Jonas Gerken - Brazil


May 28, 2018

  There are some moments in my life where I imagine that the moment I am living is something out of a movie. That moments are sequenced together and intense emotional music constantly plays in the background, as if to remind me about how I am supposed to feel. This typically happens when I’m saying goodbye to people, but it also happened when I was giving my capstone presentation.

  The presentation I made was far from comprehensive; it covered the general outline of my year and had some images from my home and my family and various places I visited. I left it so that I had more room to informally describe some things that a keynote couldn’t. But as I did this, I found it incredibly difficult to just talk about the things on the slide. Everytime I went to address something that I needed to, I found myself going on tangents and talking about every little thing that made a specific moment or event special. It was like I was having a movie flashback. I could hear the music in my head, telling me how to feel, showing me things that I lived but couldn’t possibly adequately convey to others. There were happy moments, sad moments, lonely moments, moments of good company, moments of family, moments of love, but I couldn’t show any of these things to a room full of high school juniors and seniors. While my mind raced through wonderful things, I was met by a room of blank, tired faces, probably thinking about their work for next period.

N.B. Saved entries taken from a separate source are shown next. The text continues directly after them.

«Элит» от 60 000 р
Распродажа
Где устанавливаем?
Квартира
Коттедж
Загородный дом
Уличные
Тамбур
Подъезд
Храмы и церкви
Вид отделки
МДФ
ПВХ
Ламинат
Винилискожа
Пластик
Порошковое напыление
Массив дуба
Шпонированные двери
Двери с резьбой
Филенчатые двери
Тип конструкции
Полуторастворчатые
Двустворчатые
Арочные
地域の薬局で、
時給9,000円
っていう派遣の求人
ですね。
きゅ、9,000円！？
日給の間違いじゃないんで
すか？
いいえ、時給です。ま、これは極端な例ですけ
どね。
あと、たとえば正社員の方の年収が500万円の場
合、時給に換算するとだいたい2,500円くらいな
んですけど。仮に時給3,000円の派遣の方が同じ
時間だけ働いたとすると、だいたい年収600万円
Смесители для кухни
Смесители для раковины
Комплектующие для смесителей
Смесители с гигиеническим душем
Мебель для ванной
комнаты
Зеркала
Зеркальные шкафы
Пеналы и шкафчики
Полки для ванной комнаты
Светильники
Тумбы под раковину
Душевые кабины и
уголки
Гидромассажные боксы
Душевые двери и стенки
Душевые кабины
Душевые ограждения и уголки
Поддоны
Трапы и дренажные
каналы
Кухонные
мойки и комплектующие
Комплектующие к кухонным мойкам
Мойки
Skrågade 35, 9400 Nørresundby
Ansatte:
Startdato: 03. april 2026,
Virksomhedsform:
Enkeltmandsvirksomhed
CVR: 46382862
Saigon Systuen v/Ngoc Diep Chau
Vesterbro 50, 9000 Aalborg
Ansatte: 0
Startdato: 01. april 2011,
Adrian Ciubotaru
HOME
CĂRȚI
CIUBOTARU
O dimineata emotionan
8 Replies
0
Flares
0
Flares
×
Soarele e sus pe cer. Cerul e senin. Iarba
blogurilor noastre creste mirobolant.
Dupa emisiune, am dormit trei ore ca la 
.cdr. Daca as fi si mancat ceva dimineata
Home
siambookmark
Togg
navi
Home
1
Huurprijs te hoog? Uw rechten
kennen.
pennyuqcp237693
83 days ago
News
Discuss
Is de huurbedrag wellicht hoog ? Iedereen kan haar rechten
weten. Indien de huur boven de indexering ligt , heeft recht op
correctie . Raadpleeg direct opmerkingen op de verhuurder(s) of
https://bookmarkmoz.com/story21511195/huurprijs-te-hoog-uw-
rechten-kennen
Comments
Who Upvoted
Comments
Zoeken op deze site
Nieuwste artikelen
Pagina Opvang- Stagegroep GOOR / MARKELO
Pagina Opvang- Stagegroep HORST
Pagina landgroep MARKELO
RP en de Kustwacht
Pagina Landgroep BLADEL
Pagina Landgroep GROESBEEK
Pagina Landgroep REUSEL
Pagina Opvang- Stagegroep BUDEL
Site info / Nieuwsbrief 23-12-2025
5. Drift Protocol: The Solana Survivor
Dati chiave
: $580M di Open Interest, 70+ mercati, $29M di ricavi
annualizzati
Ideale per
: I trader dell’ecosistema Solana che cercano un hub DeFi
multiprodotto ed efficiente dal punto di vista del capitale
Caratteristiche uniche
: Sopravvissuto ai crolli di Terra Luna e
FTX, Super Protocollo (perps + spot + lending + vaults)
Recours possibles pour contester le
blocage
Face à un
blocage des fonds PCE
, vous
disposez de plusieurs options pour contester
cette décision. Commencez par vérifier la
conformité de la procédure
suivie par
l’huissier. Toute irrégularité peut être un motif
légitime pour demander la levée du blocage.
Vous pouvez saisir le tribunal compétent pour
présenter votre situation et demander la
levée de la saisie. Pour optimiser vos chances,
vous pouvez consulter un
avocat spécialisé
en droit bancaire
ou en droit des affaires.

  But people were interested; they could see the emotion in my face and how much I cared about my experience. After I finished my presentation, one student exclaimed, “I wish the college office told me about this sooner.” Another two students came up to me afterwards asking for information about Global Citizen Year. But of course there were also those who didn’t care, those who listened but didn’t really listen. There were those who stayed on their phones even when I stared directly at them, or those who left for the bathroom only to return 20 minutes later, disappointed to see the presentation hadn’t ended yet.

  But the fact that some were interested was enough. The fact that I may have changed the opinions of 3 people is enough for me, and leaves me gratified that I did my job with my project.